**Dataset extract**.
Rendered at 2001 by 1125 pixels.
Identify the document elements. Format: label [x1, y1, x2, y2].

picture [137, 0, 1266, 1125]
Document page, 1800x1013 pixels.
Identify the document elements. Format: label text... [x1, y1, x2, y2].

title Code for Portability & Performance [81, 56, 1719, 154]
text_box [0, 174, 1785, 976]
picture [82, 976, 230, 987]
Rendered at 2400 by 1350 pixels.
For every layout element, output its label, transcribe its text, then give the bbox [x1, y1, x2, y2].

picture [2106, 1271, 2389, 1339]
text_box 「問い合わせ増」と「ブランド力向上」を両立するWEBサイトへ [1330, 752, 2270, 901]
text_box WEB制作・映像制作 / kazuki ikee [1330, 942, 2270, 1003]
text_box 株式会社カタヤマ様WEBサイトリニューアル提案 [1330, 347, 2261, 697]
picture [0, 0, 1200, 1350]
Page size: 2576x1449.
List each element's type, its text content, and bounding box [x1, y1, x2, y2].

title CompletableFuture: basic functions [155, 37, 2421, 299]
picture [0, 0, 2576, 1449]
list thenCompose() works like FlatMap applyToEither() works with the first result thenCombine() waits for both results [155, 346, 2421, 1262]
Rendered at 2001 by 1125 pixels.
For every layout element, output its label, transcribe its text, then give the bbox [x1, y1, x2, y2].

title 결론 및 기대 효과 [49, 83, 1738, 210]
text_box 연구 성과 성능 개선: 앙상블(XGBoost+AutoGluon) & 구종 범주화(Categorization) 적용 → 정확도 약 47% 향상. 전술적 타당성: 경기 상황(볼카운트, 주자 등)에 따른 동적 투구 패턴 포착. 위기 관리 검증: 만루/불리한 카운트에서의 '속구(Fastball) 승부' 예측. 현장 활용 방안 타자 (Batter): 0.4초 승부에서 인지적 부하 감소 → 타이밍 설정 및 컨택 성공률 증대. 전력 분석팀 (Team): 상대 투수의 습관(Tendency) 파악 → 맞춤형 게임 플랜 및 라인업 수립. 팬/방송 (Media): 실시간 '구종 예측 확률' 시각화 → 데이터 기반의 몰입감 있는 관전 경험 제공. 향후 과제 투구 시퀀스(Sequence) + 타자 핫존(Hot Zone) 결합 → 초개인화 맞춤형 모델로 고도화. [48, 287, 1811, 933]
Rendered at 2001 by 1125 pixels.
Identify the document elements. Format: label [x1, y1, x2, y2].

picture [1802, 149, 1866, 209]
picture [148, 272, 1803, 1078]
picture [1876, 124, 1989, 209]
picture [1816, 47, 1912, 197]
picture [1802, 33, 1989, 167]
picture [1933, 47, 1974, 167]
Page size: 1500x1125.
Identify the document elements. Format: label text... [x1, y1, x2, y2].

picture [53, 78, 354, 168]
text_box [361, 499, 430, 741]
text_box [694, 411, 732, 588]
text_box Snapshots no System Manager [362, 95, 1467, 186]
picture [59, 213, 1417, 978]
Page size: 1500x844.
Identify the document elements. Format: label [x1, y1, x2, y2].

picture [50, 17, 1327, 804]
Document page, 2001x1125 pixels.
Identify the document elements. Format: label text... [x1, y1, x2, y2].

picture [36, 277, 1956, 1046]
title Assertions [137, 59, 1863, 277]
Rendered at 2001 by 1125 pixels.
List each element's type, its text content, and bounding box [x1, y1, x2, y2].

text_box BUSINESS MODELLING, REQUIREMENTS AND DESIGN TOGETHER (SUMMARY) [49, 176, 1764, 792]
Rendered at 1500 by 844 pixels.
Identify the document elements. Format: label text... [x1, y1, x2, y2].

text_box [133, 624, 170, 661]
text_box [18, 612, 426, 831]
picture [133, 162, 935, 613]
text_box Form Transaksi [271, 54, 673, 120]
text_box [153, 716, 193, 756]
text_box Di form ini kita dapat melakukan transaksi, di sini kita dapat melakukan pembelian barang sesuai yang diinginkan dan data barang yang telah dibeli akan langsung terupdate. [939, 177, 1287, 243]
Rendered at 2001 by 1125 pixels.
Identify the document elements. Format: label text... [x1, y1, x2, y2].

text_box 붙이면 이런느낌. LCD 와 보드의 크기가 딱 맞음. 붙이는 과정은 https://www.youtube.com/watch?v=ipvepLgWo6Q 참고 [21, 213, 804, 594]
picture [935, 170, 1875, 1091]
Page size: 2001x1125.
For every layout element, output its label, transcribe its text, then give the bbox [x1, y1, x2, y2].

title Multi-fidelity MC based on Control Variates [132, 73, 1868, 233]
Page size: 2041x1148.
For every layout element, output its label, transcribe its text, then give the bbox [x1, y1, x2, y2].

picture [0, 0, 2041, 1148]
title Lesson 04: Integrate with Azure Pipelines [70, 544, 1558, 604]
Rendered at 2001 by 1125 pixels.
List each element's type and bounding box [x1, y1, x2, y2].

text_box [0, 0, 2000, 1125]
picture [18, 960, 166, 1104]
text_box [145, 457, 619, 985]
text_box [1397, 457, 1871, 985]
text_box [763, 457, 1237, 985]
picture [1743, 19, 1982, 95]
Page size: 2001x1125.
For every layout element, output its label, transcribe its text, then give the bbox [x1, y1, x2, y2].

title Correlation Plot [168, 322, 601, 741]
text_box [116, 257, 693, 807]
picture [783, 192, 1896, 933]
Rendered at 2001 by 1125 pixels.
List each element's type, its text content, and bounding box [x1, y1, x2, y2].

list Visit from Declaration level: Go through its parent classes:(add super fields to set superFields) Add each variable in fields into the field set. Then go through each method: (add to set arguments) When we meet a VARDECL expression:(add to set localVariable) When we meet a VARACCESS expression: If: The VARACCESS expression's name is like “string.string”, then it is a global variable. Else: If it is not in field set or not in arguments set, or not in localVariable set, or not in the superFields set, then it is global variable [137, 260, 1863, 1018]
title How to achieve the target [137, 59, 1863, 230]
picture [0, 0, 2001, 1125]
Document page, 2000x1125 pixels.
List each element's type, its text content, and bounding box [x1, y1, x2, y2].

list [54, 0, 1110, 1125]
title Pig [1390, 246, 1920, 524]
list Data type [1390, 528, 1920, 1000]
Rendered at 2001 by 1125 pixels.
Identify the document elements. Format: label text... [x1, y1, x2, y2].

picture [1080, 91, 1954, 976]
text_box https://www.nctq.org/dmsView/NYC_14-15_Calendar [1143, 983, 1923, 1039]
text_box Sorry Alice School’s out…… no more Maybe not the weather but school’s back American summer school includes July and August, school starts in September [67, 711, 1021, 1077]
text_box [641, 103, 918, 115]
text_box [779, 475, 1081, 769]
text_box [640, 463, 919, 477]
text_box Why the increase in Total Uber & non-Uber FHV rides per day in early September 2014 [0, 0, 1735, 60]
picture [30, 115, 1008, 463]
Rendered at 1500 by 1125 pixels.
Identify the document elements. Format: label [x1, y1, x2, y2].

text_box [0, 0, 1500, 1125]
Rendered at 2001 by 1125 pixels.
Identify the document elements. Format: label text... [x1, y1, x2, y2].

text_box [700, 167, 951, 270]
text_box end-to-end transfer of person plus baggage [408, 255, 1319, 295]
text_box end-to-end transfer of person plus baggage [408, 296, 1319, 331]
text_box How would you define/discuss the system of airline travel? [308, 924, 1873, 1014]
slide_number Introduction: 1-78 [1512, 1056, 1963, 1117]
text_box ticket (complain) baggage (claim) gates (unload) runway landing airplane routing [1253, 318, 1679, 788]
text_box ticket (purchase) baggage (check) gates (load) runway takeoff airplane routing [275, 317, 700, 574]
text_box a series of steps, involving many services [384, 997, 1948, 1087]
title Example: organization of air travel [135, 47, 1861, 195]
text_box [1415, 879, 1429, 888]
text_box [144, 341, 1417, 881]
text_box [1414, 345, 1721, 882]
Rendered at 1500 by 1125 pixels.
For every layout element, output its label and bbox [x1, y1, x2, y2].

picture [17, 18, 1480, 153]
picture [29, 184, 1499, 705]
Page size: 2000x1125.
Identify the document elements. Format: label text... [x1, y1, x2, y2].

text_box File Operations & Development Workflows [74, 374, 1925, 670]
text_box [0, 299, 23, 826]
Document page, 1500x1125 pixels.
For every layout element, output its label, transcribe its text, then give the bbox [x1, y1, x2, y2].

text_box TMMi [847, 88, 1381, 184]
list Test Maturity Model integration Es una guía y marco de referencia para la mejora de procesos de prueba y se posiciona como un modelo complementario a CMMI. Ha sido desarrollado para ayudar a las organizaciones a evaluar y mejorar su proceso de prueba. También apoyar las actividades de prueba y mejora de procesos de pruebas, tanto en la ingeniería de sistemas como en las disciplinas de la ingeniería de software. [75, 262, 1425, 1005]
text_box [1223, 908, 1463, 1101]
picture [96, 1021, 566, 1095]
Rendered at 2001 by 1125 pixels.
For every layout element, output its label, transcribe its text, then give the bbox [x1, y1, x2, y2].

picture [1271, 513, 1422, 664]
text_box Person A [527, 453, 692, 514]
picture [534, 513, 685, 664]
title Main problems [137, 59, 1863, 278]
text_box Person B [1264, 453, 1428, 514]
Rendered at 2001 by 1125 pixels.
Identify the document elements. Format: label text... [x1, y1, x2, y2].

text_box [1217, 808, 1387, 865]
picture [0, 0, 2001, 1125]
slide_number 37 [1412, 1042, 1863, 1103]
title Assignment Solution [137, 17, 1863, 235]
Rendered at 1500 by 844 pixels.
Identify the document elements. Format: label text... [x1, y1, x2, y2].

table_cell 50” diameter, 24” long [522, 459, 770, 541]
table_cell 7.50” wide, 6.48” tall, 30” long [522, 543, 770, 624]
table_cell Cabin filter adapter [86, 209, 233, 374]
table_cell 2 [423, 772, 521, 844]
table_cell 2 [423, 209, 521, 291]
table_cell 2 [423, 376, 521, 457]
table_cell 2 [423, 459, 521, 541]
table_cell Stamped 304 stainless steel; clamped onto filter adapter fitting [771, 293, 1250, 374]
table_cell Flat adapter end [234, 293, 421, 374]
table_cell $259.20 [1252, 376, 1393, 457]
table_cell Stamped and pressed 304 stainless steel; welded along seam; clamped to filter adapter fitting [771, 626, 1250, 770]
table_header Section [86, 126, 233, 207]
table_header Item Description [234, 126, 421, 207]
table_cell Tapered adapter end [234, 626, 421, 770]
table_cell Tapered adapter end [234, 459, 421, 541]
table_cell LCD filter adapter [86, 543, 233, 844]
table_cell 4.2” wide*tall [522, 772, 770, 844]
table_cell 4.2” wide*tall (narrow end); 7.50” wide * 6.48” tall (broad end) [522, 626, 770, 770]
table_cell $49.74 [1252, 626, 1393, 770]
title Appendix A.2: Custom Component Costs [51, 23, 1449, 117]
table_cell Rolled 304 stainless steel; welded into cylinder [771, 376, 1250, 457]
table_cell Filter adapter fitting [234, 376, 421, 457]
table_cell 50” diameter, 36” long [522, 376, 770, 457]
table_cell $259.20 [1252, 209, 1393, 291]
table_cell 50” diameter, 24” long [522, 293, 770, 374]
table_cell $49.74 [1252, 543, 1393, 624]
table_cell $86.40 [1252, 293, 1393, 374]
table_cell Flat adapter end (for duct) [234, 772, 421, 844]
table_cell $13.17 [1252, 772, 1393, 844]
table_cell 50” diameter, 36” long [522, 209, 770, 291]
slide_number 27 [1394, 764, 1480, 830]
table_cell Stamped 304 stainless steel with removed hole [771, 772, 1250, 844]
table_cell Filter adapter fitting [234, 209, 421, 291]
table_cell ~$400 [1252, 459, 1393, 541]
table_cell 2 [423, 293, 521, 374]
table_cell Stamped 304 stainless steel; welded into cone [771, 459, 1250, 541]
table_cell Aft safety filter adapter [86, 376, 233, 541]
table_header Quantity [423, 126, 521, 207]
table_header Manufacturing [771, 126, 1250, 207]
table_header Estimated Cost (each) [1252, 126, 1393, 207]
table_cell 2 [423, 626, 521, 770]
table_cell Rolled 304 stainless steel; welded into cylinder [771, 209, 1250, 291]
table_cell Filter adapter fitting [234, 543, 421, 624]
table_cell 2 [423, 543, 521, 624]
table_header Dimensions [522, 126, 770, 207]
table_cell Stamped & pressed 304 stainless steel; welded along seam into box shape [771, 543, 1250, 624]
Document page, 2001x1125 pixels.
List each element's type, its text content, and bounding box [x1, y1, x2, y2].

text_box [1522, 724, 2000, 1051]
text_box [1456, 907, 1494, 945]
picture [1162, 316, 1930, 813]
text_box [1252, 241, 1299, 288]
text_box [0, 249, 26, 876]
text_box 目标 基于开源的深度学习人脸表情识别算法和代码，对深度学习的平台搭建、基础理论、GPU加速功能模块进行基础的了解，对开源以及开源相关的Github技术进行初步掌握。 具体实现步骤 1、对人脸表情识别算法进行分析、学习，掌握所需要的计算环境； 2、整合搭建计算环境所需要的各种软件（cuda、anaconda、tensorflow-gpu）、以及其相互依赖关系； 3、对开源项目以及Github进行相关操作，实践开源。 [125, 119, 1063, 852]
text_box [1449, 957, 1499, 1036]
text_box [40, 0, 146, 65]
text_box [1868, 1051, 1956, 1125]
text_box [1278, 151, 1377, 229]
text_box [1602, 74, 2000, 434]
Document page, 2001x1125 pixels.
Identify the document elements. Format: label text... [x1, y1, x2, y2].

**Job item**. Report every line in the data that holds "size", copying each one.

**Problem solution**.
Page size: 2576x1449.
Page size: 1500x1125.
Page size: 1500x844.
Page size: 2001x1125.
Page size: 2041x1148.
Page size: 2001x1125.
Page size: 2000x1125.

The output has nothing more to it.